Chet Cannon later appeared in the 2010 VH1 Presents program, The New Virginity, which explores the pop culture movement in which young people declare their chastity, including entertainers and other public figures who make it a part of their public persona. He eventually moved to New York City, and does speaking engagements for Path-U-Find Media with fellow The Real World: New Orleans alumna Julie Stoffer. He continues to work in improv and with MTV. Cannon hosted after shows for The Real World: San Diego (2011) and Real World: Ex-Plosion. He got married in 2014. All of his former roommates were in attendance, excluding Sarah Rice.

Katelynn Cusanelli speaks across college campuses on LGBT issues. In 2008, she had been dating her boyfriend, Mike, for more than two years. She eventually married, but by July 2012 had recently divorced.

Scott Herman appeared in the movies Living Will and Heist.
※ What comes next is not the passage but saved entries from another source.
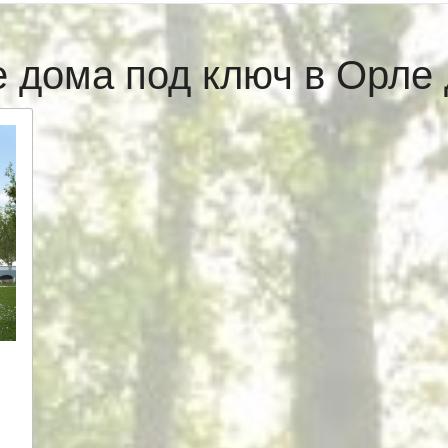
 дома под ключ в Орл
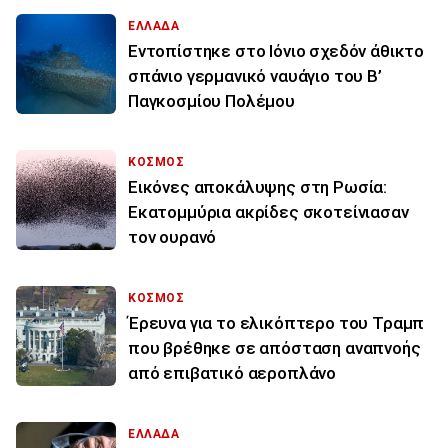
ΕΛΛΑΔΑ
Εντοπίστηκε στο Ιόνιο σχεδόν άθικτο
σπάνιο γερμανικό ναυάγιο του Β’
Παγκοσμίου Πολέμου
ΚΟΣΜΟΣ
Εικόνες αποκάλυψης στη Ρωσία:
Εκατομμύρια ακρίδες σκοτείνιασαν
τον ουρανό
ΚΟΣΜΟΣ
Έρευνα για το ελικόπτερο του Τραμπ
που βρέθηκε σε απόσταση αναπνοής
από επιβατικό αεροπλάνο
ΕΛΛΑΔΑ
He is currently a personal trainer and has a YouTube channel with over 2 million subscribers.

Sarah Rice became engaged on October 15, 2014 and got married in May 2015. Susie Meister from Road Rules: Down Under served as a bridesmaid, while former roommates Chet Cannon and Baya Voce, alongside Frank Sweeney from The Real World: San Diego and Theresa Gonzalez from Fresh Meat II were in attendance. In 2018, she spoke about suffering a miscarriage. In the subsequent year, she announced her and husband Landon Patterson were going through a divorce.
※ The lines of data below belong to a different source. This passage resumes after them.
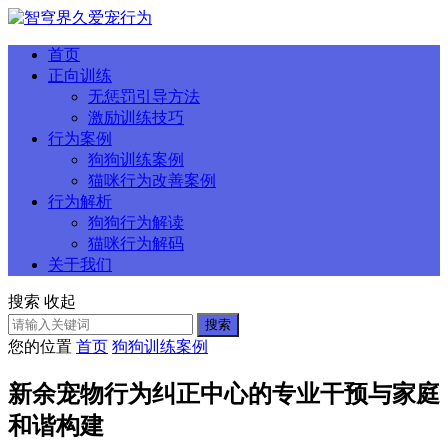
首页
正向训练
无惩罚引导方法
激励训练技巧
行为案例
狗狗训练案例
猫咪行为改善案例
行为解析
狗狗行为解读
猫咪行为解码
关于我们
搜索
收起
搜索
您的位置
首页
狗狗训练案例
新余宠物行为纠正中心的专业干预与家庭
和谐构建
Devyn Simone hosted and produced Love at First Swipe on TLC alongside Clinton Kelly from What Not to Wear. The show ran for 14 episodes total. Simone also hosted some episodes of The Wendy Williams Show. She got engaged in 2015.

===The Challenge===

| Cast member | Seasons of The Challenge |
|---|---|
| Baya Voce | —N/a |
| Chet Cannon | The Ruins, Cutthroat (2010), Battle of the Seasons (2012), Free Agents |
| Devyn Simone | Battle of the Seasons (2012), Free Agents |
| JD Ordoñez | Cutthroat (2010), Battle of the Seasons (2012) |
| Katelynn Cusanelli | Fresh Meat II, Rivals |
| Ryan Conklin | —N/a |
| Sarah Rice | The Ruins, Fresh Meat II, Cutthroat (2010), Rivals, Battle of the Exes, Battle of the Seasons (2012), Rivals II, Battle of the Exes II, Rivals III |
| Scott Herman | —N/a |

==Reception==
The Real World: Brooklyn was nominated in the "Outstanding Reality Program" category at the 21st GLAAD Media Awards.